◆ Texto para leer ◆
+ + + + +
TRES LACANAZOS SOBRE EL AMOR

En un libro rasposo firmado por un judío francés con un apellido que suena a escupitajo (Krajzman), descubro –gracias por la referencia, Pepa– unas citas sorprendentes de Lacan acerca del amor:

“Hay personas que no habrían estado enamoradas jamás si no hubieran oído hablar de amor.”

“Cuando yo reclamo una mirada, lo esencialmente insatisfactorio y siempre fallido es que nunca me miras desde donde yo te veo. E inversamente, lo que yo miro no es jamás lo que quiero ver.”

“Yo te pido que me rehúses lo que te ofrezco porque no es eso.”

(Encontrarás muchas más porque Lacan es inagotable.)
+ + + + +
(Datos recopilados)
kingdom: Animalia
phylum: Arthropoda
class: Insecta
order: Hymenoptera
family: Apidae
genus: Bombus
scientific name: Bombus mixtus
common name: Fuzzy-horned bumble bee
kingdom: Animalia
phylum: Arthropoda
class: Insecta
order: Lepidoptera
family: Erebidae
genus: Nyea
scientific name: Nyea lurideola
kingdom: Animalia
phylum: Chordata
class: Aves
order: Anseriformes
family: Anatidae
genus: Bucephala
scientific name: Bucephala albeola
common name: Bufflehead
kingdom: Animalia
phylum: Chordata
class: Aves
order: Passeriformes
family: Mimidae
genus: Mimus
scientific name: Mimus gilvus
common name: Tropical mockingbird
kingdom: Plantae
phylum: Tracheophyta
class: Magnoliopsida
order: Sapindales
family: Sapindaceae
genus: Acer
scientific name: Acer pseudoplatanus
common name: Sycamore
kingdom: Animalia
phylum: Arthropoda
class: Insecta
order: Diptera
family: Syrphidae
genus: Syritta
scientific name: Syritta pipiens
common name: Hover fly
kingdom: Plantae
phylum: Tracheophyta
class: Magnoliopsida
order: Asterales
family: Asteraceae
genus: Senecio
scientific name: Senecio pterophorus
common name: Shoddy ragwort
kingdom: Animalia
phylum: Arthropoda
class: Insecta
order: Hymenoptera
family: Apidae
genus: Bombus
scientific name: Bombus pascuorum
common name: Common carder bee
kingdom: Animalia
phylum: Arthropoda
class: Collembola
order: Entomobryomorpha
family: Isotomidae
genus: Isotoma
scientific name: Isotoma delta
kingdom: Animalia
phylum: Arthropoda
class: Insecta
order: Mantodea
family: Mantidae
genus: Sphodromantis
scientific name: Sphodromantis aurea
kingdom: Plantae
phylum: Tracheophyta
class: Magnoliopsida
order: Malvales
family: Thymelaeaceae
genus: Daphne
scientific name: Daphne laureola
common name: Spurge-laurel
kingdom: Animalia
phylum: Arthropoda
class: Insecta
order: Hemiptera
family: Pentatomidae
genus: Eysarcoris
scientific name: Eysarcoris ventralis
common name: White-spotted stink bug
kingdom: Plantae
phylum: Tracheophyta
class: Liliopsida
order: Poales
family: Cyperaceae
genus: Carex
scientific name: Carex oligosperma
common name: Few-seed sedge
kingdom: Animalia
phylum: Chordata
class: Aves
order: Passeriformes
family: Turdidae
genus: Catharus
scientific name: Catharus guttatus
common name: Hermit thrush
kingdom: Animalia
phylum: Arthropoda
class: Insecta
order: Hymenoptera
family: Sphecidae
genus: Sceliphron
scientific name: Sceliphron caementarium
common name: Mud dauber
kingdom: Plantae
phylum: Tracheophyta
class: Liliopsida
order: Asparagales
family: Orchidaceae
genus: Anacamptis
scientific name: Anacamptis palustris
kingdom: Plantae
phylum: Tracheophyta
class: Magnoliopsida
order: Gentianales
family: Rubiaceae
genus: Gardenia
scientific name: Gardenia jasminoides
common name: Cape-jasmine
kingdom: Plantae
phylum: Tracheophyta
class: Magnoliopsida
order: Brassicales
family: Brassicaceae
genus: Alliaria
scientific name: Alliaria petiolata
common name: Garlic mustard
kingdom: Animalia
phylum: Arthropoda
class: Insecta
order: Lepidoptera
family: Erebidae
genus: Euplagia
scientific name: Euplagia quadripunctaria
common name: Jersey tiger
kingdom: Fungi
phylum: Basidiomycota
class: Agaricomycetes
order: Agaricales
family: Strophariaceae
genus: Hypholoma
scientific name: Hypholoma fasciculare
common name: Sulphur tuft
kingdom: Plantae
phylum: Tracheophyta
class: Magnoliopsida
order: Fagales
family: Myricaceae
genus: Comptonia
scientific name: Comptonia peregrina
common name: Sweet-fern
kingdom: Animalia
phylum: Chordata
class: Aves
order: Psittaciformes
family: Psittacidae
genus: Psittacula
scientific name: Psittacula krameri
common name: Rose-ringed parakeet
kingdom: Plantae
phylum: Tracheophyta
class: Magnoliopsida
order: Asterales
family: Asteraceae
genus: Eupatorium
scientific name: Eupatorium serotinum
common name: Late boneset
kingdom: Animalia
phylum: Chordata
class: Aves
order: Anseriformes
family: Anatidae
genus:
+ + + + +
◆ Tareas a realizar ◆
1 - En el texto sobre Lacan y el amor, ¿qué apellido firma el libro en que aparecen las citas?
2 - Prosigue el texto sobre Lacan y el amor desde donde termina.
Las líneas recopiladas no guardan relación con el texto sobre Lacan y el amor.

◆ Resultados en orden ◆
1 - Krajzman.

2 -
La primera es la cita literal de una máxima de La Rochefoucauld en la que está contenida toda la doctrina lacaniana sobre el amor, según la cual, el amor es en esencia un habla (bla, bla) que suplanta (o sublima) lo tangible que está en el goce. El goce es fundamental para poder hablar de amor, pero el enamorado traspone su experiencia real por su dimensión discursiva. ¿Todos los enamorados? No, sólo las mujeres castradas y los hombres afeminados. Para unas y otros hablar de amor tiene algo de místico; pero –cuidado– el misticismo sin goce es un discurso tan hueco y fraguado como el karaoké.

Lo segundo es barroco: un trompe l’oeil, un nudo difícil de desanudar, tanto como resolver la pena del amor, que siempre es una tarea ardua y dolorosa. Uno, insatisfacción; dos, dialéctica de las miradas (la propia trampa es consustancial a lo barroco, la sustitución del objeto por el ojo que mira, de la imagen por el espejo, de lo verdadero por lo falso); y la inclusión de un deseo que se frustra, un fiasco constante. El amor es fiasco.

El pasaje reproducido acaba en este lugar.